AIM OF THE EXERCISE
Print the lines word for word, from the first one up to and including the line with "a híbrida. O".

Text extracted from each page:

Content starts

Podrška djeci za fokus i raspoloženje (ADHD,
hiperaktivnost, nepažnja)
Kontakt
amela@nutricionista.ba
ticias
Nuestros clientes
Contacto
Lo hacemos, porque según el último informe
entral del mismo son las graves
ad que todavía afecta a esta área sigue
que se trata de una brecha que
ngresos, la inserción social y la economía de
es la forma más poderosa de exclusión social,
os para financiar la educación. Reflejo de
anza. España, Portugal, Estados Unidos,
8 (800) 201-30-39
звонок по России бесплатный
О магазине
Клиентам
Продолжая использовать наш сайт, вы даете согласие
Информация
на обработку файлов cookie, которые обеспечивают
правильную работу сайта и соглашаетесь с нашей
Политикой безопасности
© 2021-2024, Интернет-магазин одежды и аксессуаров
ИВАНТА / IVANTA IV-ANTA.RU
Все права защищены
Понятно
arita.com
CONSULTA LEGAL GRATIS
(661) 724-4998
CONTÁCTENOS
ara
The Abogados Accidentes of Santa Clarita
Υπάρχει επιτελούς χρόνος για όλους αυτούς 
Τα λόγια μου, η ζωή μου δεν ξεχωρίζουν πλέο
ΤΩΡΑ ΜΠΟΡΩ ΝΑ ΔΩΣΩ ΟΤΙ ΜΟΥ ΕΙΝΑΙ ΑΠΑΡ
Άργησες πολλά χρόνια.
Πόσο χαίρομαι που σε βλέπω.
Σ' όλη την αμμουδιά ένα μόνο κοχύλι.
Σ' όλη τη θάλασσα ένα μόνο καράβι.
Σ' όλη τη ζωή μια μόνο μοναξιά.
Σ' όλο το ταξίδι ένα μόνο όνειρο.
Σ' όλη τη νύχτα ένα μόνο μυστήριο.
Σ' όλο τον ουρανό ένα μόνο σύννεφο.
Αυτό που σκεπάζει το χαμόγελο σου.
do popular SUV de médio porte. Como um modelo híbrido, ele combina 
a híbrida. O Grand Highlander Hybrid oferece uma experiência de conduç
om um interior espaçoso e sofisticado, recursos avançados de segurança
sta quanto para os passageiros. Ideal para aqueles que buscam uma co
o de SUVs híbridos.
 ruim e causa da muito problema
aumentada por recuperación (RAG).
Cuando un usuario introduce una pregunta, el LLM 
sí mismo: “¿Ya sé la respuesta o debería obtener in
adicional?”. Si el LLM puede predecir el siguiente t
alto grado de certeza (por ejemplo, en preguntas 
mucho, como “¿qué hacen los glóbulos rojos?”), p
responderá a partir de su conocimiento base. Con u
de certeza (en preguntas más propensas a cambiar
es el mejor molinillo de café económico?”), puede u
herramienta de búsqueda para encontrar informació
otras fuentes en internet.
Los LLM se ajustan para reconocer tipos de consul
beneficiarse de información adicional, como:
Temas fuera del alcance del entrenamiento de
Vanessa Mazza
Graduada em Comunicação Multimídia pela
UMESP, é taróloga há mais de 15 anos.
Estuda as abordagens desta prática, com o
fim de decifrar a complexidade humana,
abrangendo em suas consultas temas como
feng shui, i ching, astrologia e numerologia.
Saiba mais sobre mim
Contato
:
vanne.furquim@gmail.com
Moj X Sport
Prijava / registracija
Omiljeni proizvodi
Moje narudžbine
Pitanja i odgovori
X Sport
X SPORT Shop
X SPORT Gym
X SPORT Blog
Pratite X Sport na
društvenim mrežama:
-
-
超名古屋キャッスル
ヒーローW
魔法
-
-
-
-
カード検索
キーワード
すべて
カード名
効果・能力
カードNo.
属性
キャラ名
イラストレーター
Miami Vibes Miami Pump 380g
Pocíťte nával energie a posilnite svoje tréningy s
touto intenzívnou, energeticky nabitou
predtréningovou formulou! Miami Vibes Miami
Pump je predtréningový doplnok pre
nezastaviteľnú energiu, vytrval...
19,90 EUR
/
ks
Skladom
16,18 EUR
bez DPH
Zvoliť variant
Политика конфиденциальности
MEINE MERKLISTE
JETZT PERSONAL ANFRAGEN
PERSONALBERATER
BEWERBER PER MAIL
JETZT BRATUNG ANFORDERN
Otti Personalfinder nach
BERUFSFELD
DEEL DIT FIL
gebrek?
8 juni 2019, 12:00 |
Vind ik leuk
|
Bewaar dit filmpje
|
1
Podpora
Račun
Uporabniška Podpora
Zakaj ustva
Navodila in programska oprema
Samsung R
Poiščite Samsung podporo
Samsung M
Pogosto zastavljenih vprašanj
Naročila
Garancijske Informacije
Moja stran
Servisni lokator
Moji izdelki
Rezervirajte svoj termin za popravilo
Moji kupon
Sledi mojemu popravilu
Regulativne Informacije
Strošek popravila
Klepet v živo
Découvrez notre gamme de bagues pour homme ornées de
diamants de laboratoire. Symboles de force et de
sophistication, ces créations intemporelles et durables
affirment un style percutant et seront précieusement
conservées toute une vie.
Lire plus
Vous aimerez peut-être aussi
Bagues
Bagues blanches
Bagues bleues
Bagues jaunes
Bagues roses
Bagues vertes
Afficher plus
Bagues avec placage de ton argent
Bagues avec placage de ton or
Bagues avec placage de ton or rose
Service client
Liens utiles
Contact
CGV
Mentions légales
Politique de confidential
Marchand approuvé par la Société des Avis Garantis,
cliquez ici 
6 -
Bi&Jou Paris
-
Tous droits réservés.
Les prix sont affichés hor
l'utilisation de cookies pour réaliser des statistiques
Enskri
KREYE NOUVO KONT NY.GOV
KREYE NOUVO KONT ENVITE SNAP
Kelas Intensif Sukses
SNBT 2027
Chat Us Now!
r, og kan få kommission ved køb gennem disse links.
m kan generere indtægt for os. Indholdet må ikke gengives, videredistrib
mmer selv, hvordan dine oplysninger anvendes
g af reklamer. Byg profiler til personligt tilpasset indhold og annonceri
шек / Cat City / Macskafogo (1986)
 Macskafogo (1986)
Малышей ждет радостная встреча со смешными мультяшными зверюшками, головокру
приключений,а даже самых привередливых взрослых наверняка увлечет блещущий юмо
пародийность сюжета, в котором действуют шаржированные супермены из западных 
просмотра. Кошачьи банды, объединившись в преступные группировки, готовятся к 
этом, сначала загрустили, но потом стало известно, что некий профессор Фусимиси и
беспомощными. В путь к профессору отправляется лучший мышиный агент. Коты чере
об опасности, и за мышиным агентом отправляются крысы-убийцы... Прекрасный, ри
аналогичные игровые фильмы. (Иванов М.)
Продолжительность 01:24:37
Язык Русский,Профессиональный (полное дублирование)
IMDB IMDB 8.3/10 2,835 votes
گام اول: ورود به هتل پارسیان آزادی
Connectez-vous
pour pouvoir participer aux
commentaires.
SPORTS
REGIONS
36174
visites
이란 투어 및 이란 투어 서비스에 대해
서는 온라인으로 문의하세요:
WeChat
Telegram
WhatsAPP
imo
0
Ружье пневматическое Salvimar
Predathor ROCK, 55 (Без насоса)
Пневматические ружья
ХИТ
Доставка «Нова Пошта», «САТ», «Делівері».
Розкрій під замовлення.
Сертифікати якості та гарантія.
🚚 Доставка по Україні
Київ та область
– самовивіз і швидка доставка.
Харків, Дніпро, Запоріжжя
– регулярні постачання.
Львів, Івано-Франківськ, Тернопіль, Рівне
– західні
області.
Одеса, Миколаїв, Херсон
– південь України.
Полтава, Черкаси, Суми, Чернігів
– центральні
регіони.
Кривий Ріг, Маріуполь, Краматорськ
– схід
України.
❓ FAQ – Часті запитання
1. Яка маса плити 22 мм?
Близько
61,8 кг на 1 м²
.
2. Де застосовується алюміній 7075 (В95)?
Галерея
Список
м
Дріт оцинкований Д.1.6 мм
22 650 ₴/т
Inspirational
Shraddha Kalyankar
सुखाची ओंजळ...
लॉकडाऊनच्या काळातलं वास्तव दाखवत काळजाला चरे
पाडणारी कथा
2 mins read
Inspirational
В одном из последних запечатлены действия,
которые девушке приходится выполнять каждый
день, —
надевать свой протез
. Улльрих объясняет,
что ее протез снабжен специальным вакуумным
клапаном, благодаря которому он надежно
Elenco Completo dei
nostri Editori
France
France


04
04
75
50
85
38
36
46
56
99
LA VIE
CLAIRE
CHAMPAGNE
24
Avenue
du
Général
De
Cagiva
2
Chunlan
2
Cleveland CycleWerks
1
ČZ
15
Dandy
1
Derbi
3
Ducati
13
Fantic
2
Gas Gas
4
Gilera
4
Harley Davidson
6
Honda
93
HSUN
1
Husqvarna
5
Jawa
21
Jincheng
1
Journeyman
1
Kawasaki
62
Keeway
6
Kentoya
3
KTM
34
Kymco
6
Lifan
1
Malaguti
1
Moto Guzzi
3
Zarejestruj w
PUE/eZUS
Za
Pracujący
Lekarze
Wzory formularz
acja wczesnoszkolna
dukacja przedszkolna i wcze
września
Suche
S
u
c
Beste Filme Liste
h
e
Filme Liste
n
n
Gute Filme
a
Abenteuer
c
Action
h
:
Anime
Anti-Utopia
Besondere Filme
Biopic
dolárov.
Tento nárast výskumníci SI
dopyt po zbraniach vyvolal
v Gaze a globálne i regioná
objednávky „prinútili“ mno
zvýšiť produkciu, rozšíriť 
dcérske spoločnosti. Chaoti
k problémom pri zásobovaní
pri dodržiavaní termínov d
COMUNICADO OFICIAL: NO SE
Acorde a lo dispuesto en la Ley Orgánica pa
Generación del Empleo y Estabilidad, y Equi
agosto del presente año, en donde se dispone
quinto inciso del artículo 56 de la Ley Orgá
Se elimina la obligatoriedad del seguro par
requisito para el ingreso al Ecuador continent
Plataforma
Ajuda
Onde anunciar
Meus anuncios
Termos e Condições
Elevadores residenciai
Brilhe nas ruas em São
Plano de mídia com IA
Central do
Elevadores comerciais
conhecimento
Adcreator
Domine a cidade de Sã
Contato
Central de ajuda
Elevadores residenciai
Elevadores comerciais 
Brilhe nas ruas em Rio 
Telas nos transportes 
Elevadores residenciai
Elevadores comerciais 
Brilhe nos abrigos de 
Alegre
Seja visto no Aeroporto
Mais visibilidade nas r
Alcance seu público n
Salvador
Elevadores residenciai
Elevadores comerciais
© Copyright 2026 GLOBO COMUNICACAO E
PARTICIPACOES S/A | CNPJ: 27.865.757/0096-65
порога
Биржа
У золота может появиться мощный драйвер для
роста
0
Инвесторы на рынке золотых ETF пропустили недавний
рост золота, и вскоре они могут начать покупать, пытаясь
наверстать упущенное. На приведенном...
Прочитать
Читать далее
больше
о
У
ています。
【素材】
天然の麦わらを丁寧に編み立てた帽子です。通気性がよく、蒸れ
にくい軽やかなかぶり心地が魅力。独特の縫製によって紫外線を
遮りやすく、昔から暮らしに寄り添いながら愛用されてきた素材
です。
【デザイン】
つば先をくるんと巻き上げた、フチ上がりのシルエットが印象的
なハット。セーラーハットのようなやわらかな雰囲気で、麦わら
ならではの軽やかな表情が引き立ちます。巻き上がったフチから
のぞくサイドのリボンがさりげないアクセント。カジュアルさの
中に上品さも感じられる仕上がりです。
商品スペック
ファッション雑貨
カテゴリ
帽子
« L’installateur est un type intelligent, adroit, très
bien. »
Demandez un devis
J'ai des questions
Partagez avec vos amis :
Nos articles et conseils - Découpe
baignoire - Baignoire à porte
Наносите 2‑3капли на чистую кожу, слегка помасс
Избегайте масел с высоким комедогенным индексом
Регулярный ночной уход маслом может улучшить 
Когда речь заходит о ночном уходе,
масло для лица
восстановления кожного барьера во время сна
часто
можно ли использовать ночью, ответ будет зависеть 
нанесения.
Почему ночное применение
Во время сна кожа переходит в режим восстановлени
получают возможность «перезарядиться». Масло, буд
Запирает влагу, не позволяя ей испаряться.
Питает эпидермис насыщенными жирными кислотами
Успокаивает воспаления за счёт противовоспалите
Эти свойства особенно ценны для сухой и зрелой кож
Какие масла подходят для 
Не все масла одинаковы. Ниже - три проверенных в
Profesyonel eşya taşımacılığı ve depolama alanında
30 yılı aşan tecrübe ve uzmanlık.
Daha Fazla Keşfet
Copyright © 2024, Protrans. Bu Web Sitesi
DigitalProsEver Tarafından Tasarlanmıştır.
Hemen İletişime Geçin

Content ends

SOLUTION
Podrška djeci za fokus i raspoloženje (ADHD,
hiperaktivnost, nepažnja)
Kontakt
amela@nutricionista.ba
ticias
Nuestros clientes
Contacto
Lo hacemos, porque según el último informe
entral del mismo son las graves
ad que todavía afecta a esta área sigue
que se trata de una brecha que
ngresos, la inserción social y la economía de
es la forma más poderosa de exclusión social,
os para financiar la educación. Reflejo de
anza. España, Portugal, Estados Unidos,
8 (800) 201-30-39
звонок по России бесплатный
О магазине
Клиентам
Продолжая использовать наш сайт, вы даете согласие
Информация
на обработку файлов cookie, которые обеспечивают
правильную работу сайта и соглашаетесь с нашей
Политикой безопасности
© 2021-2024, Интернет-магазин одежды и аксессуаров
ИВАНТА / IVANTA IV-ANTA.RU
Все права защищены
Понятно
arita.com
CONSULTA LEGAL GRATIS
(661) 724-4998
CONTÁCTENOS
ara
The Abogados Accidentes of Santa Clarita
Υπάρχει επιτελούς χρόνος για όλους αυτούς 
Τα λόγια μου, η ζωή μου δεν ξεχωρίζουν πλέο
ΤΩΡΑ ΜΠΟΡΩ ΝΑ ΔΩΣΩ ΟΤΙ ΜΟΥ ΕΙΝΑΙ ΑΠΑΡ
Άργησες πολλά χρόνια.
Πόσο χαίρομαι που σε βλέπω.
Σ' όλη την αμμουδιά ένα μόνο κοχύλι.
Σ' όλη τη θάλασσα ένα μόνο καράβι.
Σ' όλη τη ζωή μια μόνο μοναξιά.
Σ' όλο το ταξίδι ένα μόνο όνειρο.
Σ' όλη τη νύχτα ένα μόνο μυστήριο.
Σ' όλο τον ουρανό ένα μόνο σύννεφο.
Αυτό που σκεπάζει το χαμόγελο σου.
do popular SUV de médio porte. Como um modelo híbrido, ele combina 
a híbrida. O Grand Highlander Hybrid oferece uma experiência de conduç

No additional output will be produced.